A comparison: North Carolina's state budget then and now
Published June 4, 2020
Thanks to a decade of wise, conservative fiscal policy, North Carolina state government is better positioned financially to weather the economic fallout from the coronavirus shutdown.
The Office of State Controller’s most recent General Fund Monthly Financial Report shows the state’s rainy day fund balance still has nearly $1.2 billion, with another $1.6 billion in “non-reverting Department Funds.” The state’s unemployment insurance fund was well stocked with roughly $3.9 billion in surplus funds to provide targeted relief for those laid off during this crisis.
This situation underscores the stark contrast between the state’s fiscal condition now compared to the situation 10 years ago under Democratic control.
The chart below summarizes some of the key differences, with the left column describing 2010 conditions and the right column summarizing conditions today.
2010 Conditions: Budget growth 40% in eight years Massive budget shortfall of roughly $3 billion in 2010 State Debt: Topped out at $6.5 billion in 2013 after ballooning by an alarming 230% since 2001 Rainy Day Fund: $150 million
Current conditions: 16% budget growth over eight years On pace for sixth straight budget surplus, most in excess of $400 million In contrast from 2013 to 2019, state debt steadily dropped from $6.5 billion to $4.2 billion, a 35% reduction. Rainy Day Fund currently at $1.2 billion
*Note: The FY 2019-20 budget was on pace for a significant surplus prior to Gov. Cooper’s shutdown order
The 2010 state budget marked a whopping 40 percent increase in state spending over eight years. Only the massive revenue drop caused by the onset of the 2009 financial crisis stemmed the tide of unsustainable spending growth.
Conversely, the eight years leading up to and including 2020 experienced a more responsible and sustainable 16 percent growth in state spending.
Moreover, budget surpluses – not budget deficits – have become the norm. Budget writers in 2010 were confronted with a massive $3 billion budget deficit. In 2020, the state was on pace for its sixth consecutive budget surplus prior to Gov. Cooper’s shutdown order. Each of the previous surpluses totaled hundreds of millions of dollars, most exceeding $400 million.
State Debt and Savings
The legislature built up the state’s rainy day fund to a record $1.9 billion prior to Hurricane Florence in 2018 through prudent spending restraint. Today the fund balance is $1.2 billion. Back in 2010, the rainy day fund stood at a paltry $150 million.

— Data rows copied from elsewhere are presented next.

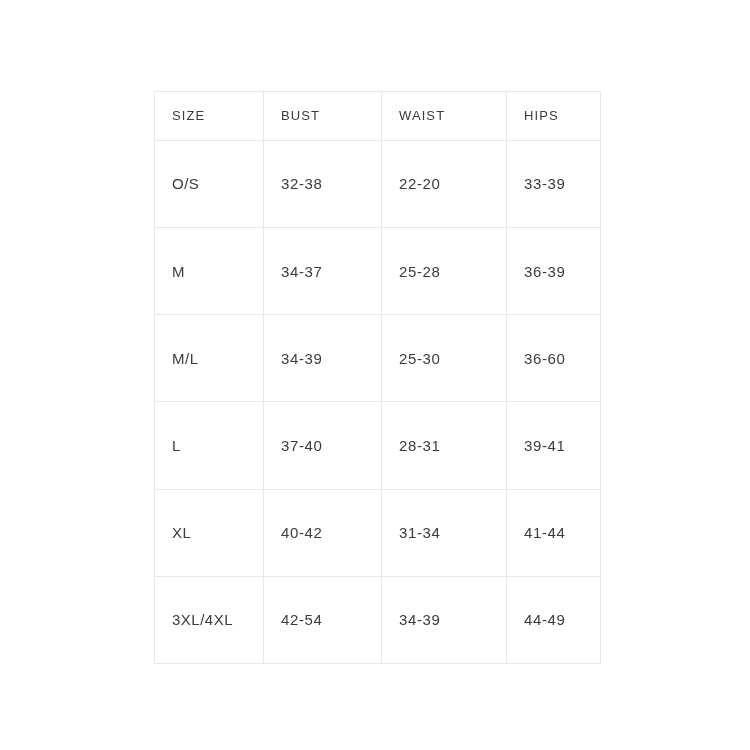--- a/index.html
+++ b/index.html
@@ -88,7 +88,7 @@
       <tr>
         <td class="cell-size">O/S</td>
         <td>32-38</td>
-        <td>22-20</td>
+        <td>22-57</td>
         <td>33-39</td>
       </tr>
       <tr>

Also in 2010, the massive 40 percent increase in state budget spending over eight years wasn’t enough to satisfy the spending appetites for the liberals controlling the General Assembly. They were in the process of racking up an alarming $6.5 billion in state debt from 2001 to 2013 – an increase of 230 percent.
Since then, conservative leaders have reduced the state debt from $6.5 billion to $4.2 billion, a reduction of 35 percent.
Unemployment Insurance Reserves
In 2010, the North Carolina unemployment insurance fund was depleted. The great recession quickly exhausted what little funds had been set aside in short order. The state had to borrow more than $2.5 billion from the federal government to cover claims.
Thanks to reforms enacted by conservative leaders in 2013, however, the state’s unemployment insurance fund steadily built up $3.9 billion in reserves. Those funds will help us meet the challenges spawned by the sharp economic downturn we are experiencing today.
North Carolina is better positioned than most states to accommodate the historic rush of unemployment claims precipitated by Gov. Roy Cooper’s lockdown orders. Such preparedness should enable North Carolina to avoid once again borrowing money from the federal government and the tax hikes on job creators required to repay it.
Comparing North Carolina’s current state budget and fiscal situation with that of a decade ago offers a contrast as stark as night and day.
In 2010, under the leadership of Joe Hackney, Marc Basnight and Gov. Bev Perdue, state spending was unsustainable, debt soared and savings were almost nonexistent.
By 2020, thanks to a decade of conservative leadership, state spending proceeds at a reasonable and sustainable pace, debt is falling, and savings have been built up to help weather the fiscal challenges generated by coronavirus and mandated government shutdowns.
The contrast is crystal clear, and the stakes are high. North Carolinians simply cannot afford to return to the reckless spend and tax policies of the past.